▸ DETTAGLI DEL COMPITO
Riporta integralmente, senza alcuna modifica, il brano sul cinema di fantascienza degli anni Sessanta.

▸ ESTRATTO DELLA PAGINA
□ □ □ □ □ □ □

Tutto questo mentre negli Stati Uniti apparivano o erano apparsi film come Gli uccelli (1963), Il Dottor Stranamore (1963) e La stirpe dei dannati (1963) prodotto dalla cinematografia inglese insieme ad Hallucination (1961), non dimenticando che negli Stati Uniti il 1968 sarà anche l’anno di 2001: Odissea nello spazio, mentre l’anno prima Il pianeta delle scimmie aveva dato il via alla fantascienza moderna, opere di ben altra levatura rispetto a quelle realizzate in Italia che però avevano fatto andare in sollucchero i critici nostrani. Per fortuna, o per loro sfortuna, il 1965 per l’Italia è l’anno di Terrore nello spazio di Mario Bava, molto liberamente tratto da “Una notte di 21 ore” di Renato Pestriniero, ancora oggi, probabilmente, il miglior film italiano nel genere.

□ □ □ □ □ □ □

▸ SEZIONE DATI
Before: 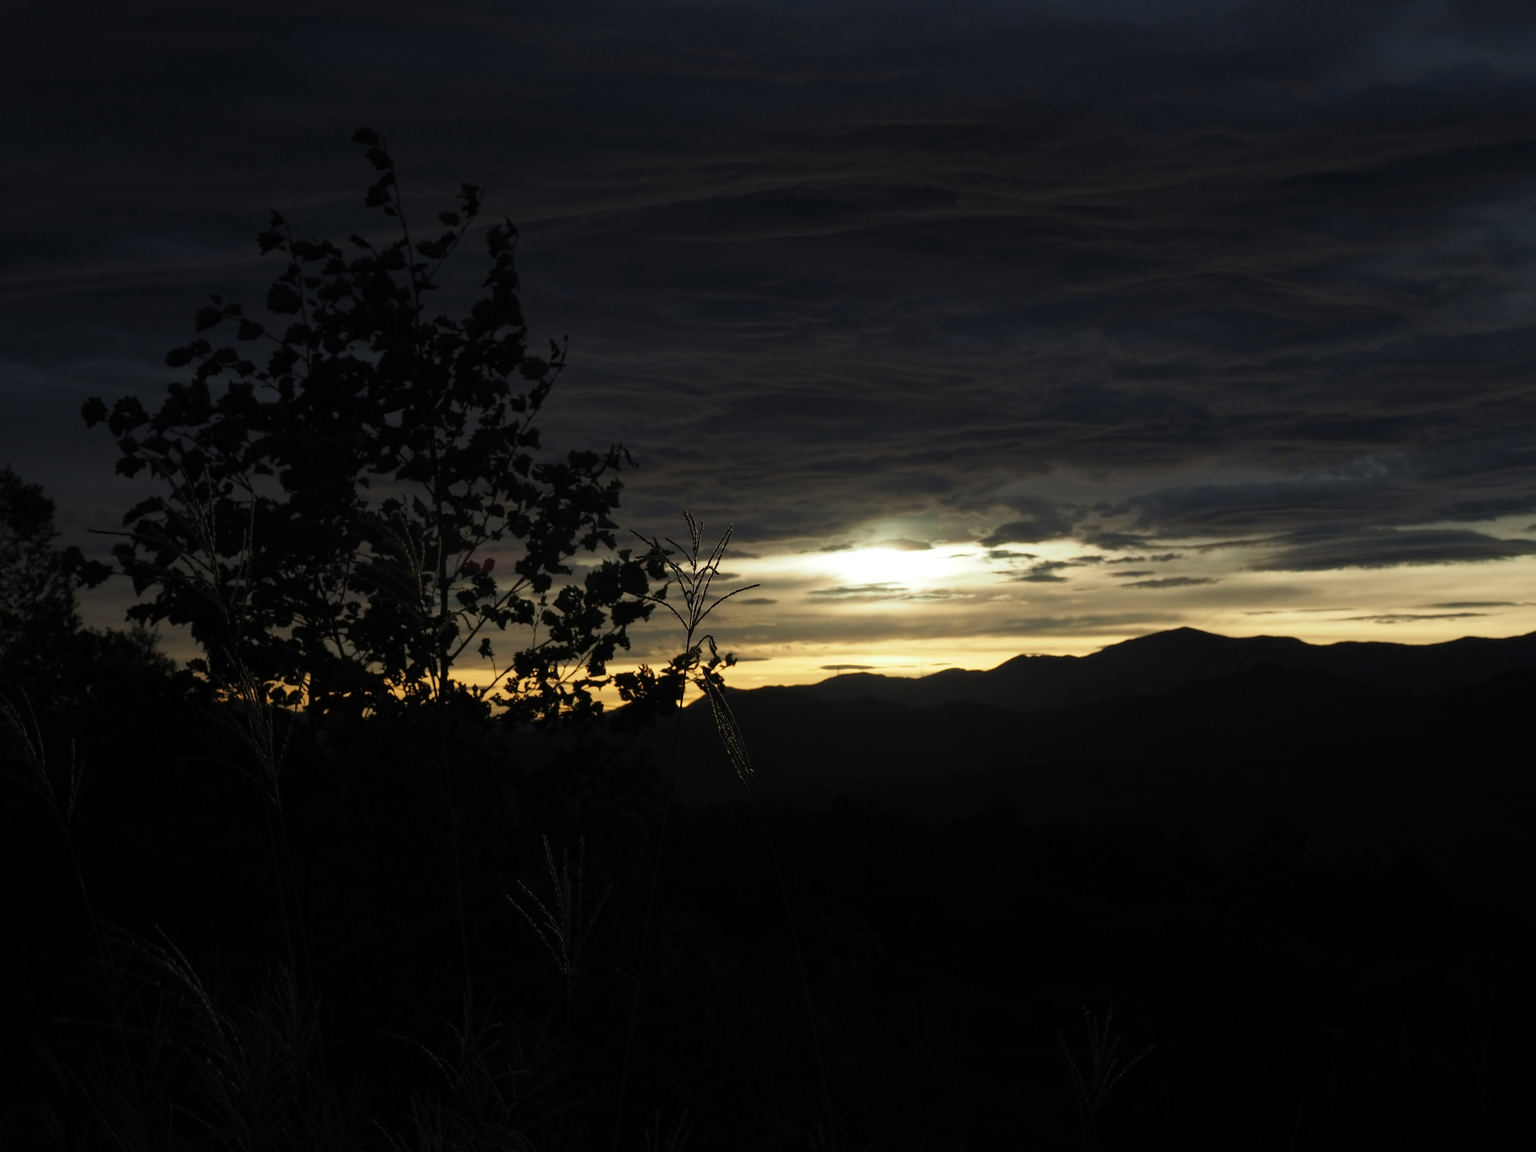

□ □ □ □ □ □ □

▸ RISPOSTA AL COMPITO
Tutto questo mentre negli Stati Uniti apparivano o erano apparsi film come Gli uccelli (1963), Il Dottor Stranamore (1963) e La stirpe dei dannati (1963) prodotto dalla cinematografia inglese insieme ad Hallucination (1961), non dimenticando che negli Stati Uniti il 1968 sarà anche l’anno di 2001: Odissea nello spazio, mentre l’anno prima Il pianeta delle scimmie aveva dato il via alla fantascienza moderna, opere di ben altra levatura rispetto a quelle realizzate in Italia che però avevano fatto andare in sollucchero i critici nostrani. Per fortuna, o per loro sfortuna, il 1965 per l’Italia è l’anno di Terrore nello spazio di Mario Bava, molto liberamente tratto da “Una notte di 21 ore” di Renato Pestriniero, ancora oggi, probabilmente, il miglior film italiano nel genere.